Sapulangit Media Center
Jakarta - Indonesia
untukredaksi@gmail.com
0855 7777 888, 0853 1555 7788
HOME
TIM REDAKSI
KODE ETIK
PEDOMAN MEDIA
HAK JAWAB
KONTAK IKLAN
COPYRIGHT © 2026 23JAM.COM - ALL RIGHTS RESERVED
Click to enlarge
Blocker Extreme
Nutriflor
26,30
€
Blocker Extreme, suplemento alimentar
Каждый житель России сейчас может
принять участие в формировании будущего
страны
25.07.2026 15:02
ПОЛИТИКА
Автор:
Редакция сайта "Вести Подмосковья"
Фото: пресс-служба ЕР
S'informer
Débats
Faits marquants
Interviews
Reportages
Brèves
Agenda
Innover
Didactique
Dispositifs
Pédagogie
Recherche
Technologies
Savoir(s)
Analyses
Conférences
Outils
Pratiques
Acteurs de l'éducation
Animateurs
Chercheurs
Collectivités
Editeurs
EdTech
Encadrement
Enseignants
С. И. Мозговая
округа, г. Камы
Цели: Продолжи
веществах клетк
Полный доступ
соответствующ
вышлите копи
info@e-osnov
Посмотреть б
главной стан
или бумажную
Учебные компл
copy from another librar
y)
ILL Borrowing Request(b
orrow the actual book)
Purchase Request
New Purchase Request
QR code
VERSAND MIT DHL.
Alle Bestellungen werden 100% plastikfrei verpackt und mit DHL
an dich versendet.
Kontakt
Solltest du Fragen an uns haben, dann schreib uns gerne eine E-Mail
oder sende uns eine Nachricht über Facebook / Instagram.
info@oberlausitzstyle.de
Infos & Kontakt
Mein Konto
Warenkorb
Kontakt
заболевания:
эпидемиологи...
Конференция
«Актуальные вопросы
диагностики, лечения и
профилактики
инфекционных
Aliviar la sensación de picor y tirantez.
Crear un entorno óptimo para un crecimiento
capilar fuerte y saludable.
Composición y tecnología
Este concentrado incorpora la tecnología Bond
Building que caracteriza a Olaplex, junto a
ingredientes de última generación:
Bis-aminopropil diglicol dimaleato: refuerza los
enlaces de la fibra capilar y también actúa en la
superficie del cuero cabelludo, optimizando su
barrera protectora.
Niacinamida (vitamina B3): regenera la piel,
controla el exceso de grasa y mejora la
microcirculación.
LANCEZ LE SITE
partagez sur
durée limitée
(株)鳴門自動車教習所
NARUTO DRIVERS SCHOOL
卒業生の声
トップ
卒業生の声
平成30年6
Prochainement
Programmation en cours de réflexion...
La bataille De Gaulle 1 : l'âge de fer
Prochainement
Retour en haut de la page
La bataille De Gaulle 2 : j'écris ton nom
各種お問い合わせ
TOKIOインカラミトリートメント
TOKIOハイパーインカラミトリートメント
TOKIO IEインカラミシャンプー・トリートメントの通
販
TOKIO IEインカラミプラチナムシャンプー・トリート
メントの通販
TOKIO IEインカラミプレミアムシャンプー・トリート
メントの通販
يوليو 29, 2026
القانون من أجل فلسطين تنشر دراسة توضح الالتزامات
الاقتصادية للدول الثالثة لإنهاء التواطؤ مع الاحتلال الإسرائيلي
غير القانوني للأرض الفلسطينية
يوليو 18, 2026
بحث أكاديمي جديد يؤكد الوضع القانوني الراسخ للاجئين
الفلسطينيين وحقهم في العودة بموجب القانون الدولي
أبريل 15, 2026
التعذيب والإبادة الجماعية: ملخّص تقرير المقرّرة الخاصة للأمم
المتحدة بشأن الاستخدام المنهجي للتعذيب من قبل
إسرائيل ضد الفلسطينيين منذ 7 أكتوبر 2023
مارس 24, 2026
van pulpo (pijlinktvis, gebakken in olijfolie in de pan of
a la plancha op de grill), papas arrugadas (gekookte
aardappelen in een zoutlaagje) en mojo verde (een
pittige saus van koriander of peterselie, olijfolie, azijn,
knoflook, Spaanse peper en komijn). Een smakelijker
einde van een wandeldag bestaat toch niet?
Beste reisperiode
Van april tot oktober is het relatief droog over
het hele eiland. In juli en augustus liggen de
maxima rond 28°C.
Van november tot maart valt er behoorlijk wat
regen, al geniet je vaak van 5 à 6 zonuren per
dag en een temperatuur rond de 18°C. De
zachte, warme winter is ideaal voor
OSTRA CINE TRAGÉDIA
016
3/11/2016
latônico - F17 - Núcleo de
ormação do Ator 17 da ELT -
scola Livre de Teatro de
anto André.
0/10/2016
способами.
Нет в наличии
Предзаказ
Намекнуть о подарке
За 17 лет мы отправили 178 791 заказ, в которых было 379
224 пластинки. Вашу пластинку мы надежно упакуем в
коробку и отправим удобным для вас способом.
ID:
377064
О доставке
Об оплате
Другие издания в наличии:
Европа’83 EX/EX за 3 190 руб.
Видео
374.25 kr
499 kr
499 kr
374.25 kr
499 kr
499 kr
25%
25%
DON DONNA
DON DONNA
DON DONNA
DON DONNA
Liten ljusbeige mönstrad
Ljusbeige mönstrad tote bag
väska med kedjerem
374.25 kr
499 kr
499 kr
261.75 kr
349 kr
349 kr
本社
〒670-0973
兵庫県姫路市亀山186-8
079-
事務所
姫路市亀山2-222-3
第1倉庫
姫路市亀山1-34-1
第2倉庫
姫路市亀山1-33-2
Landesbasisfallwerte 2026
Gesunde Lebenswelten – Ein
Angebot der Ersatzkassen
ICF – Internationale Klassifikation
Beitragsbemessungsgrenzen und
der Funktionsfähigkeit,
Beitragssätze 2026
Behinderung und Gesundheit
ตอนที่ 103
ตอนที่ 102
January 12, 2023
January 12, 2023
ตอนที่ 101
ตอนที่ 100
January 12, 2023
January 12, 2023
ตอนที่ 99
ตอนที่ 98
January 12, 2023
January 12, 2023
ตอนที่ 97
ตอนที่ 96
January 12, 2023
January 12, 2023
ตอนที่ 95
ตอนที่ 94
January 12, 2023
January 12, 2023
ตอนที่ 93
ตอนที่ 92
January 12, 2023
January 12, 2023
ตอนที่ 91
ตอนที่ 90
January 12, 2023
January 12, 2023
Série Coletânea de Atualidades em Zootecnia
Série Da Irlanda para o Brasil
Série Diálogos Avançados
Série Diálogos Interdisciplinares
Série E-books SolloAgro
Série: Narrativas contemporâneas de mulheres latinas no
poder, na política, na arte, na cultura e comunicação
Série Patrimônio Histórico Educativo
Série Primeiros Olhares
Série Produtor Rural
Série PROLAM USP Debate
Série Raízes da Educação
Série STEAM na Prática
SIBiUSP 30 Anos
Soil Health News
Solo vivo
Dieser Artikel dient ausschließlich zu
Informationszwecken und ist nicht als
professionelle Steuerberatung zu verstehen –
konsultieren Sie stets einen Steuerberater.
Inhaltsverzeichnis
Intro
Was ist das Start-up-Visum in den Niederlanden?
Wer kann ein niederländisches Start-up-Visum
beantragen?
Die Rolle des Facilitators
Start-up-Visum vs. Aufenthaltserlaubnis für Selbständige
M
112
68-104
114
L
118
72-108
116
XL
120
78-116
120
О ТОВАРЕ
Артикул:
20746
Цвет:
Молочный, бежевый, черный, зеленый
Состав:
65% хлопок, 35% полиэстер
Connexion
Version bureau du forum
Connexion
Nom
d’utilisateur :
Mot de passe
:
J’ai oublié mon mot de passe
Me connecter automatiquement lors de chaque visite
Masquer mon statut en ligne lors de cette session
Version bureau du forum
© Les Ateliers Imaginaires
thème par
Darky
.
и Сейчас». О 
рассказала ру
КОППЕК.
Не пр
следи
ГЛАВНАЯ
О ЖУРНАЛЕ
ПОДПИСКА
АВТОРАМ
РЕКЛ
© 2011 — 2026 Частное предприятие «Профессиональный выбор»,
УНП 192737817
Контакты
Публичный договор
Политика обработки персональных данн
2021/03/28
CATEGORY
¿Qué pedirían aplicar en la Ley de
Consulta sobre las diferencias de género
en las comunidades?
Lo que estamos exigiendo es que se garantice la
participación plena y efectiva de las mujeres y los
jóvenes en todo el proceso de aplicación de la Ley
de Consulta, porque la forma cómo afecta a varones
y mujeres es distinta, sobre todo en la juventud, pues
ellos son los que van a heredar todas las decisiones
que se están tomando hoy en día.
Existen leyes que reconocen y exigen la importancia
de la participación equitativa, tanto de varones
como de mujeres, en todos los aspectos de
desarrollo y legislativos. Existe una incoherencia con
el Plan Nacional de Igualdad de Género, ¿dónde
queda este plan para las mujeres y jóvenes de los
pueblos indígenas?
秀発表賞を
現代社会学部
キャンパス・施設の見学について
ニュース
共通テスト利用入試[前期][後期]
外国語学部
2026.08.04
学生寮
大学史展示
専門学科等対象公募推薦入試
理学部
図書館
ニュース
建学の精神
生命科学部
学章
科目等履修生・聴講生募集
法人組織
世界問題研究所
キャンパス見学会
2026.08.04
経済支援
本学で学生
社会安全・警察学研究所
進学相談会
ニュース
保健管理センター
===============
Search the records above for "Blocker" and copy every line that has it.

RESPONSE TO THE EXERCISE:
Blocker Extreme
Blocker Extreme, suplemento alimentar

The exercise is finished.